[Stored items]

•••••

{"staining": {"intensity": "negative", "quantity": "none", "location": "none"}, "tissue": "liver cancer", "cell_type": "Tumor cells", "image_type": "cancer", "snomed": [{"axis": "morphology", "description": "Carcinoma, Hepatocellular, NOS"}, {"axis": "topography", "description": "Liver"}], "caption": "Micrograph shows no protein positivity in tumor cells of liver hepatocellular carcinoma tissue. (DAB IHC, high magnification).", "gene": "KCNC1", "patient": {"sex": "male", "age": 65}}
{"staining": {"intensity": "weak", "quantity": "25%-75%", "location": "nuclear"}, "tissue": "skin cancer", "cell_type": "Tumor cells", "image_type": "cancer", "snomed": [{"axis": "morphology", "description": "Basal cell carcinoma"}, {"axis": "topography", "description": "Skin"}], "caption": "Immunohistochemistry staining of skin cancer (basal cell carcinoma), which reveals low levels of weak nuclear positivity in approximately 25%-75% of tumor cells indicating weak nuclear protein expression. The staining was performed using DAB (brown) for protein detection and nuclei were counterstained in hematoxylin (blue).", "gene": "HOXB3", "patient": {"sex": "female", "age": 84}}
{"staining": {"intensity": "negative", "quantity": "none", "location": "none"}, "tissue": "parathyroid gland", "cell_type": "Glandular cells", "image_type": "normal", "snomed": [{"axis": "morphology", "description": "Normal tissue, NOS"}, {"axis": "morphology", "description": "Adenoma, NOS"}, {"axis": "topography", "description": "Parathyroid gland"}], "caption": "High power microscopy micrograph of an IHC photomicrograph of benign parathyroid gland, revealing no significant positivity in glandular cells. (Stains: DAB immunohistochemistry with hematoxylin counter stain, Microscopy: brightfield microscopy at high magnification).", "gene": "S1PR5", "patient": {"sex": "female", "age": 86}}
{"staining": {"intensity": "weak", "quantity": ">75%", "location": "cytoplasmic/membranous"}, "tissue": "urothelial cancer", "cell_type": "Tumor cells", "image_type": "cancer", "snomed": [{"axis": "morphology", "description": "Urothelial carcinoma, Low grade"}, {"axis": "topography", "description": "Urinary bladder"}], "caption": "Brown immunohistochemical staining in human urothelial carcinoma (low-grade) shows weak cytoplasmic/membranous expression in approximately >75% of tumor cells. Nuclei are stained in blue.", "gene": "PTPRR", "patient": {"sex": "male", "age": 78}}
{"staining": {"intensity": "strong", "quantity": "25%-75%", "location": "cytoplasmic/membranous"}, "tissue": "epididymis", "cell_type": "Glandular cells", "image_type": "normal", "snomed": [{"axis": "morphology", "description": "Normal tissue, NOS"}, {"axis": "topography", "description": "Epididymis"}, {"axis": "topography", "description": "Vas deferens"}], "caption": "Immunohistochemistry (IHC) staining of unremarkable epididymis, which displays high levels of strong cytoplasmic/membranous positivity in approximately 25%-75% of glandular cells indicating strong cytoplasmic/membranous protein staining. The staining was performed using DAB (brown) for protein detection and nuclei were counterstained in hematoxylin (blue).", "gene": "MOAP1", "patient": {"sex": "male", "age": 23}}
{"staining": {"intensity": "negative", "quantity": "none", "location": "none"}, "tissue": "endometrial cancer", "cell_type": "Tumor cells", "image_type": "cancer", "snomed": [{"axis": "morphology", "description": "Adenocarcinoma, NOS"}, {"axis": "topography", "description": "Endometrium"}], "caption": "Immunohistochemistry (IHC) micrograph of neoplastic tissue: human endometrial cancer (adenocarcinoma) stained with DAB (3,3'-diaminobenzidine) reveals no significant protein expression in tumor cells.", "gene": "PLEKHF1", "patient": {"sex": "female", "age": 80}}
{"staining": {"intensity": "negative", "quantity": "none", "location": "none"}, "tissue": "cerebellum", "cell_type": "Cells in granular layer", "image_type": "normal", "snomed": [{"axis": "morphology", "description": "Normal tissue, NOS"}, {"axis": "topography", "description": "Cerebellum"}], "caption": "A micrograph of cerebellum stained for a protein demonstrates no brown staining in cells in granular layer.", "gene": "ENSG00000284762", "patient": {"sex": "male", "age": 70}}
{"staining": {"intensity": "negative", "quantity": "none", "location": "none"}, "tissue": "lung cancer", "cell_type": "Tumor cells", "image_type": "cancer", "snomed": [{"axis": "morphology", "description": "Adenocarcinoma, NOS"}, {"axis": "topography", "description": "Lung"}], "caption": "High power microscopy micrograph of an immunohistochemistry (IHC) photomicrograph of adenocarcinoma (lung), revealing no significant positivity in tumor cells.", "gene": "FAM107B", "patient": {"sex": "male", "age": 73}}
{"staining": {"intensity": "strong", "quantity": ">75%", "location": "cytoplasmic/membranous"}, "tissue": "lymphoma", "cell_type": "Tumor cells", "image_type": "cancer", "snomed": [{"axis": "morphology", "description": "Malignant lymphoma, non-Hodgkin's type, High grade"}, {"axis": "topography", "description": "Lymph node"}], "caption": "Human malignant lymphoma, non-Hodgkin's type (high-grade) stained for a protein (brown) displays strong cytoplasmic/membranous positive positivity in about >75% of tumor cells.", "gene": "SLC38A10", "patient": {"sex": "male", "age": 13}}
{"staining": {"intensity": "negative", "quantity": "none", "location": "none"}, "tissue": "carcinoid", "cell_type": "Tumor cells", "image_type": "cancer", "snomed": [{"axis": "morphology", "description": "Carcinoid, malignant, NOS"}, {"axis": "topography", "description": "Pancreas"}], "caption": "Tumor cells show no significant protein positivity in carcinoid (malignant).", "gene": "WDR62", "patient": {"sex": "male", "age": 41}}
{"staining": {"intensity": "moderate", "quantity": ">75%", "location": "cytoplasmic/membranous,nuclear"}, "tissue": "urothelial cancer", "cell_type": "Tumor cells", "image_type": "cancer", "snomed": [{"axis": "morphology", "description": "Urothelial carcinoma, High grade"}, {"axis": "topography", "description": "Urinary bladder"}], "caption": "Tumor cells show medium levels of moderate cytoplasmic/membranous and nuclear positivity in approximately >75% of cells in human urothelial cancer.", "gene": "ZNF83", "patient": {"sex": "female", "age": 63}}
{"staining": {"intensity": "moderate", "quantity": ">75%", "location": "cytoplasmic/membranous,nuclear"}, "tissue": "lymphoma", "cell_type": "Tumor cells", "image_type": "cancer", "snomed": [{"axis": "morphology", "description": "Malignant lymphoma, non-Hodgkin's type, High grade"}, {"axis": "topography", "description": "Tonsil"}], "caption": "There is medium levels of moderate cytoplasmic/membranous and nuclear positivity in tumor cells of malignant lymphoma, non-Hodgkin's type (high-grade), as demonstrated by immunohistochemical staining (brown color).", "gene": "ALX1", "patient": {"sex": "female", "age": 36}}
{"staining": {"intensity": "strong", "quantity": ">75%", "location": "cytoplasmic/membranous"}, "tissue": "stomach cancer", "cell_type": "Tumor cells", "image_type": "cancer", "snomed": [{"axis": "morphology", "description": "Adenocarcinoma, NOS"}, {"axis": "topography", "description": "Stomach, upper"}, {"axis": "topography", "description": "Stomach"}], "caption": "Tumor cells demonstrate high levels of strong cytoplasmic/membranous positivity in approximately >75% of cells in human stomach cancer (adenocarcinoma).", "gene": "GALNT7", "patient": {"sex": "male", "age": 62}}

•••••

:: What is required ::
Find the number of lines in the entries above that hold the string "Urinary", and write only that number.

:: Output ::
2